Exercise prompt –
Type the data below again exactly. Omit all pictures.

Dataset excerpts –

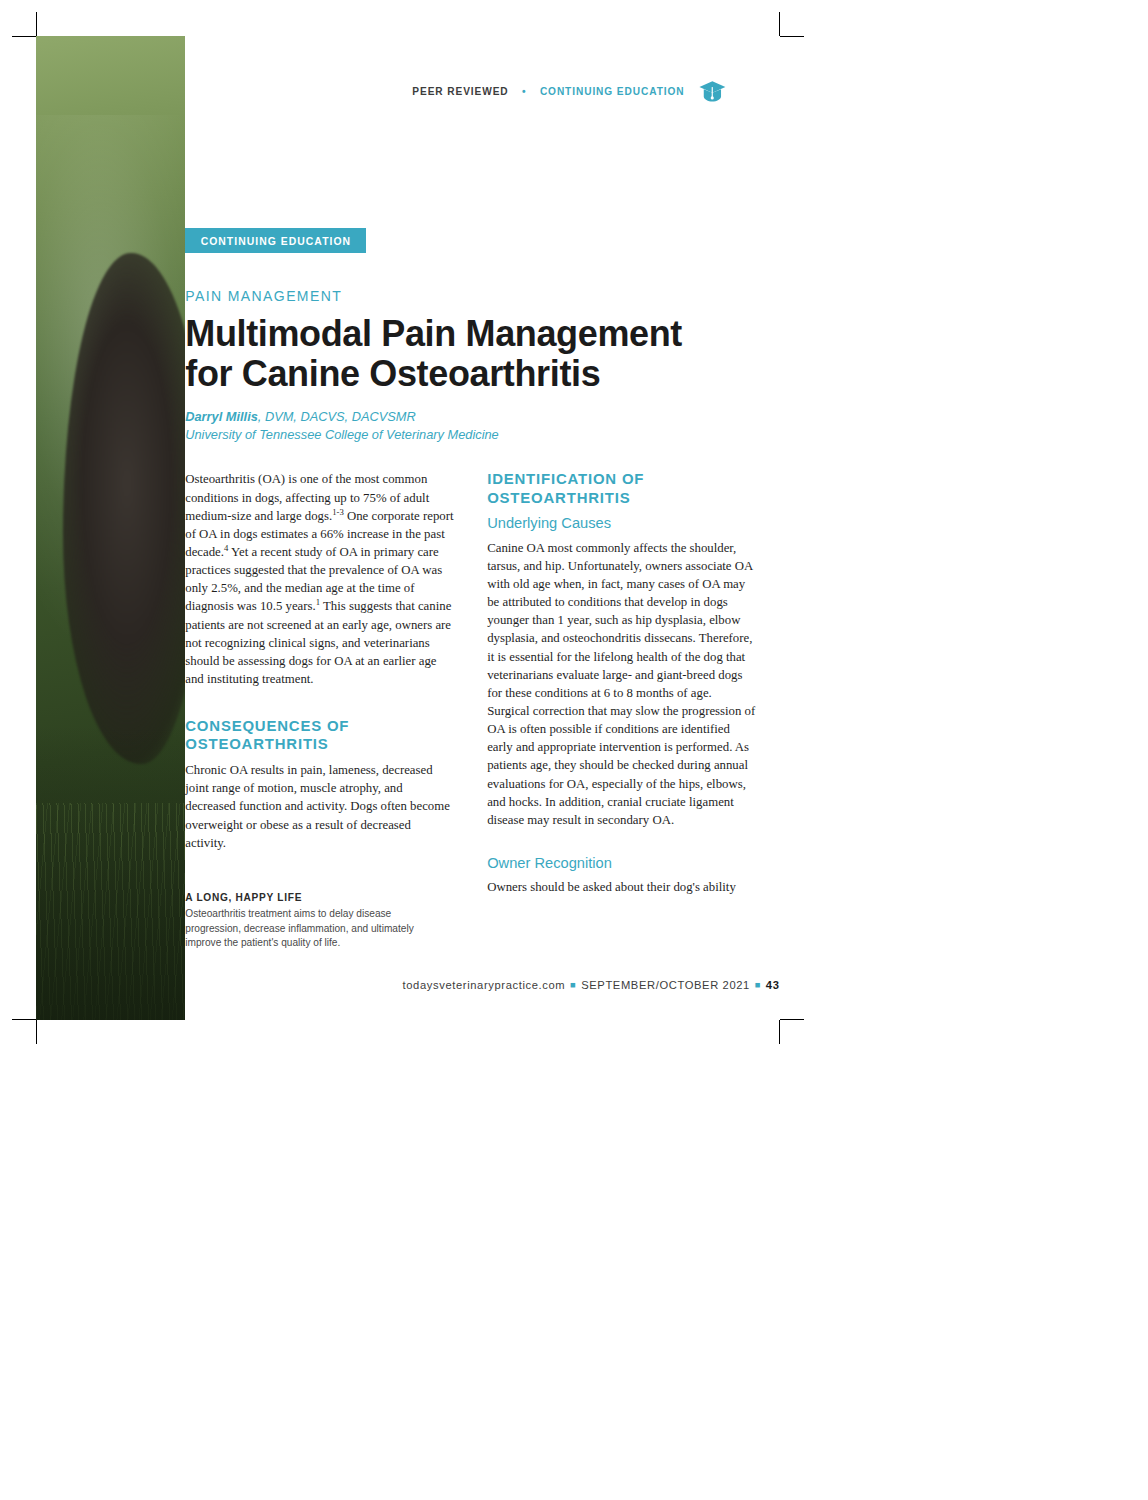PEER REVIEWED • CONTINUING EDUCATION
CONTINUING EDUCATION
PAIN MANAGEMENT
Multimodal Pain Management
for Canine Osteoarthritis
Darryl Millis, DVM, DACVS, DACVSMR
University of Tennessee College of Veterinary Medicine
Osteoarthritis (OA) is one of the most common conditions in dogs, affecting up to 75% of adult medium-size and large dogs.1-3 One corporate report of OA in dogs estimates a 66% increase in the past decade.4 Yet a recent study of OA in primary care practices suggested that the prevalence of OA was only 2.5%, and the median age at the time of diagnosis was 10.5 years.1 This suggests that canine patients are not screened at an early age, owners are not recognizing clinical signs, and veterinarians should be assessing dogs for OA at an earlier age and instituting treatment.
CONSEQUENCES OF OSTEOARTHRITIS
Chronic OA results in pain, lameness, decreased joint range of motion, muscle atrophy, and decreased function and activity. Dogs often become overweight or obese as a result of decreased activity.
IDENTIFICATION OF OSTEOARTHRITIS
Underlying Causes
Canine OA most commonly affects the shoulder, tarsus, and hip. Unfortunately, owners associate OA with old age when, in fact, many cases of OA may be attributed to conditions that develop in dogs younger than 1 year, such as hip dysplasia, elbow dysplasia, and osteochondritis dissecans. Therefore, it is essential for the lifelong health of the dog that veterinarians evaluate large- and giant-breed dogs for these conditions at 6 to 8 months of age. Surgical correction that may slow the progression of OA is often possible if conditions are identified early and appropriate intervention is performed. As patients age, they should be checked during annual evaluations for OA, especially of the hips, elbows, and hocks. In addition, cranial cruciate ligament disease may result in secondary OA.
Owner Recognition
Owners should be asked about their dog's ability
A LONG, HAPPY LIFE
Osteoarthritis treatment aims to delay disease progression, decrease inflammation, and ultimately improve the patient's quality of life.
todaysveterinarypractice.com■SEPTEMBER/OCTOBER 2021■43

Task solution –
PEER REVIEWED • CONTINUING EDUCATION
CONTINUING EDUCATION
PAIN MANAGEMENT
Multimodal Pain Management
for Canine Osteoarthritis
Darryl Millis, DVM, DACVS, DACVSMR
University of Tennessee College of Veterinary Medicine
Osteoarthritis (OA) is one of the most common conditions in dogs, affecting up to 75% of adult medium-size and large dogs.1-3 One corporate report of OA in dogs estimates a 66% increase in the past decade.4 Yet a recent study of OA in primary care practices suggested that the prevalence of OA was only 2.5%, and the median age at the time of diagnosis was 10.5 years.1 This suggests that canine patients are not screened at an early age, owners are not recognizing clinical signs, and veterinarians should be assessing dogs for OA at an earlier age and instituting treatment.
CONSEQUENCES OF OSTEOARTHRITIS
Chronic OA results in pain, lameness, decreased joint range of motion, muscle atrophy, and decreased function and activity. Dogs often become overweight or obese as a result of decreased activity.
IDENTIFICATION OF OSTEOARTHRITIS
Underlying Causes
Canine OA most commonly affects the shoulder, tarsus, and hip. Unfortunately, owners associate OA with old age when, in fact, many cases of OA may be attributed to conditions that develop in dogs younger than 1 year, such as hip dysplasia, elbow dysplasia, and osteochondritis dissecans. Therefore, it is essential for the lifelong health of the dog that veterinarians evaluate large- and giant-breed dogs for these conditions at 6 to 8 months of age. Surgical correction that may slow the progression of OA is often possible if conditions are identified early and appropriate intervention is performed. As patients age, they should be checked during annual evaluations for OA, especially of the hips, elbows, and hocks. In addition, cranial cruciate ligament disease may result in secondary OA.
Owner Recognition
Owners should be asked about their dog's ability
A LONG, HAPPY LIFE
Osteoarthritis treatment aims to delay disease progression, decrease inflammation, and ultimately improve the patient's quality of life.
todaysveterinarypractice.com■SEPTEMBER/OCTOBER 2021■43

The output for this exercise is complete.